ETA:. The part I don’t quite get is how any of this means GEICO has to pay out. So far all we seem to have is a judgment between the Insured and M.O.
Is there not another step needed where M.O. has to try to get the money out of GEICO?
If so, is that not where GEICO get to argue that their insurance doesn’t cover this kind of claim? Which they do seem to be doing according to the article.
I’d like to see the “federal court papers” the article refers to but of course they don’t bother linking to them. It was bad enough tracking down the appeal ruling. At least there they told us which court the case was in.
Further edit:
All I can find is this:
which would seem to indicate that the federal stuff was dismissed on jurisdictional issues. But the article says the federal case is ongoing so either they appealed or filed again somewhere else.
That very much depends on the policy on the other car.

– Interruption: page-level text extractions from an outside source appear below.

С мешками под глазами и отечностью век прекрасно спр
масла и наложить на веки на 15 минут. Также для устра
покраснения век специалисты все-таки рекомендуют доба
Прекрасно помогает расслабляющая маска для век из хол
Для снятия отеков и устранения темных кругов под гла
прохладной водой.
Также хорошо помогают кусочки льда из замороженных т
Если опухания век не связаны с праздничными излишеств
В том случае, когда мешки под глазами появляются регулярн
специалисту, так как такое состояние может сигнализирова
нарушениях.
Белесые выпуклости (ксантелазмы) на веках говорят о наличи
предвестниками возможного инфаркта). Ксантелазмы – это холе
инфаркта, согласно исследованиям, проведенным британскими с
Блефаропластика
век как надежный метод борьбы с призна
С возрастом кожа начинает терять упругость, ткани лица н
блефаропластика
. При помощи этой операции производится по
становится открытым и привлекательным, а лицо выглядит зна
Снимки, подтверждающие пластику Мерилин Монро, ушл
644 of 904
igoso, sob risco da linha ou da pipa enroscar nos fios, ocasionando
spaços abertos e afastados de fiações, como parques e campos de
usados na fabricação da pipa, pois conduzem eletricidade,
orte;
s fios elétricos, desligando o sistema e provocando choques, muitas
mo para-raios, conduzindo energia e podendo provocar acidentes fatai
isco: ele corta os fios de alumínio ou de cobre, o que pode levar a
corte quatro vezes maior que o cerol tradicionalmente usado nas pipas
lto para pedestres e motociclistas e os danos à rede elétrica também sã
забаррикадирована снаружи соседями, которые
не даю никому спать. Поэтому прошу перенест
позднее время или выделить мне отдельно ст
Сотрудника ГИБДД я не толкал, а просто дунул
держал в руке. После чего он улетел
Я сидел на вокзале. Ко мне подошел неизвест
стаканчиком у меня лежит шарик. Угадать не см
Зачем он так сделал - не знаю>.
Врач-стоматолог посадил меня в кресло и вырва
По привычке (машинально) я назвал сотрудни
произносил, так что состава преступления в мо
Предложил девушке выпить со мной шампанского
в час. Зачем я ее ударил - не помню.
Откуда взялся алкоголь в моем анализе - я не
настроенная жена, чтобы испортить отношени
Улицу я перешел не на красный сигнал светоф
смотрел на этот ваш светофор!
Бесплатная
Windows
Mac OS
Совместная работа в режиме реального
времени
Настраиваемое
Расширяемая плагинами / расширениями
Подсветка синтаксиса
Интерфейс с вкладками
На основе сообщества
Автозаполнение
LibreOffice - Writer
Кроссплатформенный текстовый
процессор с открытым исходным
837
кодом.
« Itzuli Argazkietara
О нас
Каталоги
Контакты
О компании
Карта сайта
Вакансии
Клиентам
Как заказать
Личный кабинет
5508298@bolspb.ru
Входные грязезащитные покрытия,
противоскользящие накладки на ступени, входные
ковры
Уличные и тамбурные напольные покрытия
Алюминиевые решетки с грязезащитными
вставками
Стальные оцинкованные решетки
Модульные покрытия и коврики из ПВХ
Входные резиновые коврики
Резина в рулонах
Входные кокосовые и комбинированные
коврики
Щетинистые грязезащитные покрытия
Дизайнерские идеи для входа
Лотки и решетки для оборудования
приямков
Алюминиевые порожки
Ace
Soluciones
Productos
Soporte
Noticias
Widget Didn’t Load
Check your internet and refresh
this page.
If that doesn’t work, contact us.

Named driver only policies are very common, at least in the UK. Permissive use by another driver in that case depends on the driver’s insurance.
And that use may be ‘third party only’ cover and less likely to be fully comprehensive. The other driver may drive your car and kill someone and your insurer may pay their estate some damages, but they may not pay to restore, repair or replace your car. Read the small print, people.
Not how it works. As long as execs and shareholders are taking home millions themselves they don’t “have to” raise prices. They’re already charging the most and paying out the least they think they can get away with.
No, Geico denied a settlement from the plaintiff and sent it to arbitration, thus they forced the issue. They didn’t like the arbitrator’s decision that their policy does cover this and they appealed it to court, which upheld Geico’s policy and requirement for arbitration.
I don’t know what Cory may have to say on twitter but the WaPo article is misleading.
It says the case was sent to arbitration after GEICO refused to settle the claim, which is correct but sort of implies GEICO was responsible for both - which it wasn’t.
From the opinion:
GEICO were not involved in commencing the arbitration nor were they involved in the arbitration at all.
The arbitration was decided upon and entered into by M.O. (the plaintiff) and the Insured (the guy in the car). GEICO was only told about it after the arbitration award was made.
True, and yes obviously that was a ridiculous sales pitch, but if I get injured by someone else’s car and they are un- or under-insured, then I have a clause in my own car insurance that makes up the difference.
If I have the gist of this right, an arbitrator made the bizarre decision to uphold the claim and the courts just said to GEICO, “you wanted arbitration so you’re stuck with this decision”?
If so, this is pretty poetic justice. Big corporations have been forcing arbitration in all contracts with us for decades. It’s a secret private legal system where they probably always win.